[Page text Boundary: Start]

Andrej Stojchevski

Personal information
- Date of birth: 26 May 2003 (age 23)
- Place of birth: Skopje, Macedonia
- Height: 1.86 m (6 ft 1 in)
- Positions: Defensive midfielder; centre-back;

Team information
- Current team: Slovácko
- Number: 4

Youth career
- 0000–2020: Vardar Skopje
- 2022: Žilina

Senior career*
- Years: Team / Apps / (Gls)
- 2020: Vardar Skopje / 5 / (1)
- 2021: Akademija Pandev / 19 / (1)
- 2022–2025: Žilina / 56 / (4)
- 2022–2025: → Žilina B / 22 / (1)
- 2025: → Slovácko (loan) / 13 / (0)
- 2025–: Slovácko / 28 / (0)

International career^{‡}
- 2019: North Macedonia U17 / 2 / (0)
- 2021–2024: North Macedonia U21 / 23 / (1)
- 2025–: North Macedonia / 8 / (0)

= Andrej Stojchevski =

Macedonian footballer (born 2003)

[Page text Boundary: End]
[Information supplied Boundary: Start]

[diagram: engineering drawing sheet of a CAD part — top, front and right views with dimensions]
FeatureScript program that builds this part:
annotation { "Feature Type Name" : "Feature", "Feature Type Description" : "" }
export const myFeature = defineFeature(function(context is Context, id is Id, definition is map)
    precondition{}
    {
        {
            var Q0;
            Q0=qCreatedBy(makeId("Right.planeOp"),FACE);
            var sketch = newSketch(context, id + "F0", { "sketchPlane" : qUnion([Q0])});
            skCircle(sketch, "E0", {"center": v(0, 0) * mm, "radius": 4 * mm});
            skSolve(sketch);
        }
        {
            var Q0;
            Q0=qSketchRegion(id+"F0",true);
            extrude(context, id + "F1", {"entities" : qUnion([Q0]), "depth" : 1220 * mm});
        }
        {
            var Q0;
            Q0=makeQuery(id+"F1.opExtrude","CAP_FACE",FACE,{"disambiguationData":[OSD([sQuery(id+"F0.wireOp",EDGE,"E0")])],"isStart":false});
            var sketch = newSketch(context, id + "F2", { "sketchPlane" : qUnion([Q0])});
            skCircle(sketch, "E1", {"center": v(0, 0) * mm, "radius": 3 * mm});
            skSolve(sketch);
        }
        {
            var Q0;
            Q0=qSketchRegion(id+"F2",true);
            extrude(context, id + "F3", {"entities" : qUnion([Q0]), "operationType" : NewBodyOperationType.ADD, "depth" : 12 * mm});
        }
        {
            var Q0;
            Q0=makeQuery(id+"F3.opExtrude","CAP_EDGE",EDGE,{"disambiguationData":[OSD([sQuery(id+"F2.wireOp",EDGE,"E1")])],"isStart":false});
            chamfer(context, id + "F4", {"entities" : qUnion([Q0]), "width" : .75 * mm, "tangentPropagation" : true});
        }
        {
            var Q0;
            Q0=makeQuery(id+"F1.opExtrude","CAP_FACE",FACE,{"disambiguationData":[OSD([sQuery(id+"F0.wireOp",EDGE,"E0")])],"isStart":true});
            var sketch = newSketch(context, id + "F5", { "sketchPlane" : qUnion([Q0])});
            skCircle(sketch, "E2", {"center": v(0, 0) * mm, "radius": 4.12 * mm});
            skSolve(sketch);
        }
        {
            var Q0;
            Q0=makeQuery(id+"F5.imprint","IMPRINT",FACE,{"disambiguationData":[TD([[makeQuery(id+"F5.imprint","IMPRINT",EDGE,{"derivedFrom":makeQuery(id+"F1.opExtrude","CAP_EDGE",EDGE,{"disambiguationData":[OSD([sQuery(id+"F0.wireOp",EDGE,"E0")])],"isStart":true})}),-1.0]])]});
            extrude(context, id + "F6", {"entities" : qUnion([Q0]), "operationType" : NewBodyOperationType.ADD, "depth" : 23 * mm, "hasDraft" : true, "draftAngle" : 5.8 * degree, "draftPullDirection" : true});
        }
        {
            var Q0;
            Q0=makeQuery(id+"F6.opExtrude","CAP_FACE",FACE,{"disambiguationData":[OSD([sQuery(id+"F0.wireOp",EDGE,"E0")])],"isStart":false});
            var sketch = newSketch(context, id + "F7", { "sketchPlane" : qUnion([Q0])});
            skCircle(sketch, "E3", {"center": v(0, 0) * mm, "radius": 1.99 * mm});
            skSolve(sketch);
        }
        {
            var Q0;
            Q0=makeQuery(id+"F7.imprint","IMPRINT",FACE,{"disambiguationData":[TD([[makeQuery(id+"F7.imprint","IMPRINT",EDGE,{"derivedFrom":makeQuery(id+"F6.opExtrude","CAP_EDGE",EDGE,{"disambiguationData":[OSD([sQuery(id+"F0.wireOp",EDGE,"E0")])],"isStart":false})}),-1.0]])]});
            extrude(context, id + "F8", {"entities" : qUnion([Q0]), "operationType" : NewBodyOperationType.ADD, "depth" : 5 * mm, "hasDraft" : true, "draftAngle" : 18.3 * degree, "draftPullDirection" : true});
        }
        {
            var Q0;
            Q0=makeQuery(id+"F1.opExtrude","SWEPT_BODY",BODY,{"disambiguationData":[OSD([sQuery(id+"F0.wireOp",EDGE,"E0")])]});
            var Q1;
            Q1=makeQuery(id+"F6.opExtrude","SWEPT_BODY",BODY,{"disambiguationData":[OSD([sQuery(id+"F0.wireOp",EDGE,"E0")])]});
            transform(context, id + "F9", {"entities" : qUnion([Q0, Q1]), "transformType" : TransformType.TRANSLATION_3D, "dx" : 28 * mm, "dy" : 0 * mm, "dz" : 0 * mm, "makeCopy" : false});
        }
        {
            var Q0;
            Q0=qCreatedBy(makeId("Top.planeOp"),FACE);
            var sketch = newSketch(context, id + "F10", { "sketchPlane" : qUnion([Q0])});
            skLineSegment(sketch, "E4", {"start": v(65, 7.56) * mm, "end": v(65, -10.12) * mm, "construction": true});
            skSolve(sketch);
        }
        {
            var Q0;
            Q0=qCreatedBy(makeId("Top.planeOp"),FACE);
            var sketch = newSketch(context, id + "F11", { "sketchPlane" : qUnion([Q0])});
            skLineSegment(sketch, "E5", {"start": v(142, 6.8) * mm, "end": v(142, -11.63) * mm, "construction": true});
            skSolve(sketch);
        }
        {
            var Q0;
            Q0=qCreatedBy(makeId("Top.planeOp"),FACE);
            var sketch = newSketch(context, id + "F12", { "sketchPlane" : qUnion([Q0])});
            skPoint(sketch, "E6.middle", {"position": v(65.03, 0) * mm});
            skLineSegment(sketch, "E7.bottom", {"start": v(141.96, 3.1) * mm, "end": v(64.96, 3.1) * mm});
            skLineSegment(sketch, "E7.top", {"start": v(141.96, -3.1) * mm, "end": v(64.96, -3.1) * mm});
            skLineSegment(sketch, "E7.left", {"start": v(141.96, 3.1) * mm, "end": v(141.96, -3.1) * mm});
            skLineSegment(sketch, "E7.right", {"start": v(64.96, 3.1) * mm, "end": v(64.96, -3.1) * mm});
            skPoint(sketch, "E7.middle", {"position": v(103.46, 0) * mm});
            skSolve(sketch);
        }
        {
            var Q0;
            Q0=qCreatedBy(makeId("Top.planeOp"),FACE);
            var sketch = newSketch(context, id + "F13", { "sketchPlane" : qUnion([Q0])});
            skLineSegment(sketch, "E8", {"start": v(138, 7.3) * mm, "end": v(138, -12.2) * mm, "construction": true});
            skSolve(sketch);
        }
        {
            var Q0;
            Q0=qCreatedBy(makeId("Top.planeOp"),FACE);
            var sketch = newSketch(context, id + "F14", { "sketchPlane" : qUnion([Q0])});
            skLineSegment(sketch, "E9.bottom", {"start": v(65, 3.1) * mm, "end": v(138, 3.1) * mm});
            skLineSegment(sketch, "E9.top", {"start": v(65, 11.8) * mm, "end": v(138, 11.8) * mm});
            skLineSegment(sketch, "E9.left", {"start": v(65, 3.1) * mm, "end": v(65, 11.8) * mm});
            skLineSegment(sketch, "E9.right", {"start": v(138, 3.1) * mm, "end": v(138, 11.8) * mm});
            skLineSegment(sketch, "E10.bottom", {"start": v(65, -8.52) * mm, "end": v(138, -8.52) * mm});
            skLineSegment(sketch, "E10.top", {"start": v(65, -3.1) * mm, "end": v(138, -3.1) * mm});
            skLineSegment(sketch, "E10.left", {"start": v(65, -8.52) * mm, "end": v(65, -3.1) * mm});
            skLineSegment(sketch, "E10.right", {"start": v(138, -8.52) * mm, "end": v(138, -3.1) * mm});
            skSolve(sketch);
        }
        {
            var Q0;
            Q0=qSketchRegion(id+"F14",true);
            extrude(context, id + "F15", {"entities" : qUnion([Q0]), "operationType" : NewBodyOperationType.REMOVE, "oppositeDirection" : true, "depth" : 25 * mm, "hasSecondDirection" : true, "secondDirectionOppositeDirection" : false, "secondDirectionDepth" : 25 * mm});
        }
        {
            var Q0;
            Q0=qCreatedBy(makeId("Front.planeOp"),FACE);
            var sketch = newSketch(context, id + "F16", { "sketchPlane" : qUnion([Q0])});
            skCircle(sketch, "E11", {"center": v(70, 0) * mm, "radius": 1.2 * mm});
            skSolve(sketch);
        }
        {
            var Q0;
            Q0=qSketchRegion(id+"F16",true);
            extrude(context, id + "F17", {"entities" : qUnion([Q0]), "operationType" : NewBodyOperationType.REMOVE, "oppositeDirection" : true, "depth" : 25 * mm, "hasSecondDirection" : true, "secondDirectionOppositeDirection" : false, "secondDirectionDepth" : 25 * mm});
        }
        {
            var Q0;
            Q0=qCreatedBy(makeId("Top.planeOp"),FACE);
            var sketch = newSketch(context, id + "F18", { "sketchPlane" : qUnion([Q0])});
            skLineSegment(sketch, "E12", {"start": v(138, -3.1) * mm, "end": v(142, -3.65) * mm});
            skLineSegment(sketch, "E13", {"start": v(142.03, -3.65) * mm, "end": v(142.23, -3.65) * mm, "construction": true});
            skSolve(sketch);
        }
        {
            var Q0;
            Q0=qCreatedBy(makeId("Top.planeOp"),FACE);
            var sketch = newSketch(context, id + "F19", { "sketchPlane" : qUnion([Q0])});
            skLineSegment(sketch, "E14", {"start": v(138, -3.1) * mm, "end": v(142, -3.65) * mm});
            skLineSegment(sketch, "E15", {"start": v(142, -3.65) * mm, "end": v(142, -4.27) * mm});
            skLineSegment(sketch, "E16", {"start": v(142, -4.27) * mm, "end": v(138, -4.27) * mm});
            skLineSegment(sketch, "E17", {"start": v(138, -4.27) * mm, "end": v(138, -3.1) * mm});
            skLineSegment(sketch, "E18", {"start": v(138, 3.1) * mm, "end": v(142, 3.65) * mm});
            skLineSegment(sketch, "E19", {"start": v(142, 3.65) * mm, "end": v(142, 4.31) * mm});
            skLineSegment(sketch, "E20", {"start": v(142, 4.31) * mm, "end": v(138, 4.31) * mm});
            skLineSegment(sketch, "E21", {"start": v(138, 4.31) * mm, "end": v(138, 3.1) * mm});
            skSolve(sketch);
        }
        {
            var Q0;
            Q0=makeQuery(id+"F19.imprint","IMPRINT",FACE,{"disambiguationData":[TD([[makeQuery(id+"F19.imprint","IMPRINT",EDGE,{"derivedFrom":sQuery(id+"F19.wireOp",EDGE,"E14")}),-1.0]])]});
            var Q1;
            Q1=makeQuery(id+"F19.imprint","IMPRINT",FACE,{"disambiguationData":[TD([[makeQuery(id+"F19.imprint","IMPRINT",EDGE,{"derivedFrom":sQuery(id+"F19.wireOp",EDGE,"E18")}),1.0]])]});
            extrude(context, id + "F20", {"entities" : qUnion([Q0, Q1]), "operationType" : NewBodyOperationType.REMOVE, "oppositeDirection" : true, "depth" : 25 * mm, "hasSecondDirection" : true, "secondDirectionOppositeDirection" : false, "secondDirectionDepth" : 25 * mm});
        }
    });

[Information supplied Boundary: End]

• [Work instruction A]: Retype the Andrej Stojchevski profile exactly, from "- 2022–2025: Žilina" up to and including "footballer (born 2003)".
• [Work instruction B]: Write what comes next in the Andrej Stojchevski profile, picking up after its final line.

• [Answer section A]:
- 2022–2025: Žilina / 56 / (4)
- 2022–2025: → Žilina B / 22 / (1)
- 2025: → Slovácko (loan) / 13 / (0)
- 2025–: Slovácko / 28 / (0)

International career^{‡}
- 2019: North Macedonia U17 / 2 / (0)
- 2021–2024: North Macedonia U21 / 23 / (1)
- 2025–: North Macedonia / 8 / (0)

= Andrej Stojchevski =

Macedonian footballer (born 2003)

• [Answer section B]:
Andrej Stojchevski (Андреј Стојчевски; born 26 May 2003) is a Macedonian professional footballer who plays as a midfielder or centre-back for Slovácko and the North Macedonia national team.

==Career==
Stojchevski made his Slovak Super Liga debut for Žilina as a starter in a 3–0 defeat against Ružomberok on 4 May 2022. On 21 January 2025, he joined Czech club Slovácko on a half-year loan with an option to buy. On 14 June 2025, Stojchevski signed a contract with Slovácko until 2028.

On 6 June 2025, during the 2026 FIFA World Cup qualification, Stojchevski debuted for the North Macedonia senior squad in a 1–1 draw against Belgium.